Perdi horas a procurar mistelas milagrosas para erradicar o mofo das paredes de casa. Nos supermercados há uma extensa gama de produtos que prometem fazê-lo. No YouTube, existem centenas de vídeos que procuram explicar em detalhe o que usar, e como o usar, para alcançar resultados inacreditáveis. Água com sal. Limão. Vinagre, mas do branco, nunca do balsâmico. Bicarbonato de sódio. Lixívia. Nenhum deles. Combinar todos sem qualquer ordem. Aplicar uma camada e deixar actuar. Atacar à primeira, sem perdão. Experimentei todos, misturei técnicas. Vi o bolor a desaparecer diante dos meus olhos irritados pela emanação das soluções corrosivas. Sob a acção da lixívia, o bolor torna-se amarelado e começa a ensaiar uma saída de ilusionista, borbulhando até ao próximo truque.
Na gruta da ilha do Pico, o guia era um miúdo que devia ter nascido nos Estados Unidos e vindo viver mais tarde para a ilha onde teria raízes familiares. Tinha um sotaque nova-iorquino e era nesse registo que nos avisava para termos cuidado com as paredes da gruta. O bolor que as cobria fazia parte da fauna daquele espaço, éramos nós os intrusos. Subitamente, o aviso foi cortado por um urro que ecoou pelos túneis. O turista francês tropeçara e arrastara o braço pelo bolor para se amparar, apagando séculos de vida pelo caminho. O rasto do braço ficou marcado na parede da gruta, impressão digital contra o tempo, pintura rupestre fora de época.

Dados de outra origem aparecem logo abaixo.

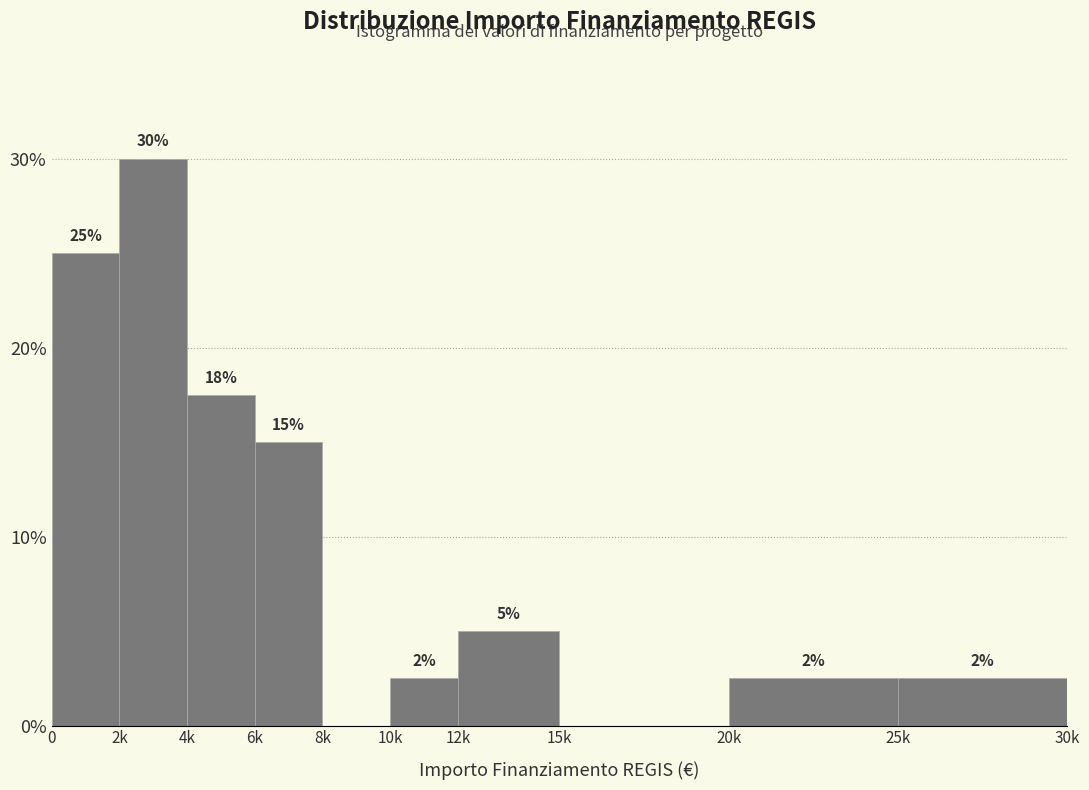

The chart shows a value of 0.8 at 25k. True or false?

False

Nesse momento sorri. Voltei a sorrir quando poucos metros à frente o homem cedeu ao desiquilíbrio e tornou a arrastar-se pelas paredes, arrebatando consigo um pedaço da História daquele espaço.
Nessa altura, eu nunca tinha sido obrigado a olhar o mofo olhos nos olhos. Não sabia que há bolores que parecem ter uma camada de pêlo sobre si. Encontro-os sobretudo atrás dos móveis. Antes de desaparecerem, se não tivermos cuidado, lançam-se no ar como pólen. Há também bolores muito negros, com textura de tinta acrílica. Aparecem sobretudo na casa de banho e deixam uma marca ténue na tinta da parede quando desaparecem. No fundo, é como se nunca desaparecessem. Se os deixarmos sossegados durante demasiado tempo, ganham mais personalidade. A sua marca torna-se mais perene. Por isso, limpo. Por isso, esfrego com o tal vigor inaugural. Talvez por isso insista num joelho que continua a ranger. Faço um gesto para apagar, para erradicar, para tornar alvo o que nunca foi imaculado. E, pelo caminho, deixo uma outra marca. O turista francês sou eu.